[DATASET RECORDS Boundary: Start]

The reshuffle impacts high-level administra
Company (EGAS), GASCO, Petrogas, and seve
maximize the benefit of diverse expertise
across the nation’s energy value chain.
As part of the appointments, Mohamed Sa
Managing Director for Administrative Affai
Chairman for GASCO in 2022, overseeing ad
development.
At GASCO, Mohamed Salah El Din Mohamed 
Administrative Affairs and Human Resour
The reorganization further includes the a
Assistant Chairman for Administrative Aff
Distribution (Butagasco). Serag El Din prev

[DATASET RECORDS Boundary: End]
[DATASET RECORDS Boundary: Start]

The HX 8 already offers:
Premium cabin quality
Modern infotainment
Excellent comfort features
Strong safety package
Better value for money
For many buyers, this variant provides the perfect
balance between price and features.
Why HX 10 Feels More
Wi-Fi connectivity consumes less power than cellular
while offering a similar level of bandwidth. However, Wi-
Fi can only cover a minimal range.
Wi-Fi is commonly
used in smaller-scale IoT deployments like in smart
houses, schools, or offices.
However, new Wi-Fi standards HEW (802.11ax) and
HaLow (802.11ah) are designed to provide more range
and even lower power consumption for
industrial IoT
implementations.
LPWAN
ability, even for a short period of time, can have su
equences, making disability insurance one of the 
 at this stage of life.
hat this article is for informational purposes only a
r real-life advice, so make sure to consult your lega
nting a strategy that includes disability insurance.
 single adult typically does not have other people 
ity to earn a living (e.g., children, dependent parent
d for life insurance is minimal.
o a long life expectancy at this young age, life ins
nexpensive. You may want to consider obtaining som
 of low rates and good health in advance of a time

[DATASET RECORDS Boundary: End]

### WHAT NEEDS TO BE DONE:
Your answer must consist solely of the lines above between the line holding "The reshuffle impacts high-level administra" and the line holding "Managing Director for Administrative Affai", inclusive, copied exactly.

### REPLY TO THE TASK:
The reshuffle impacts high-level administra
Company (EGAS), GASCO, Petrogas, and seve
maximize the benefit of diverse expertise
across the nation’s energy value chain.
As part of the appointments, Mohamed Sa
Managing Director for Administrative Affai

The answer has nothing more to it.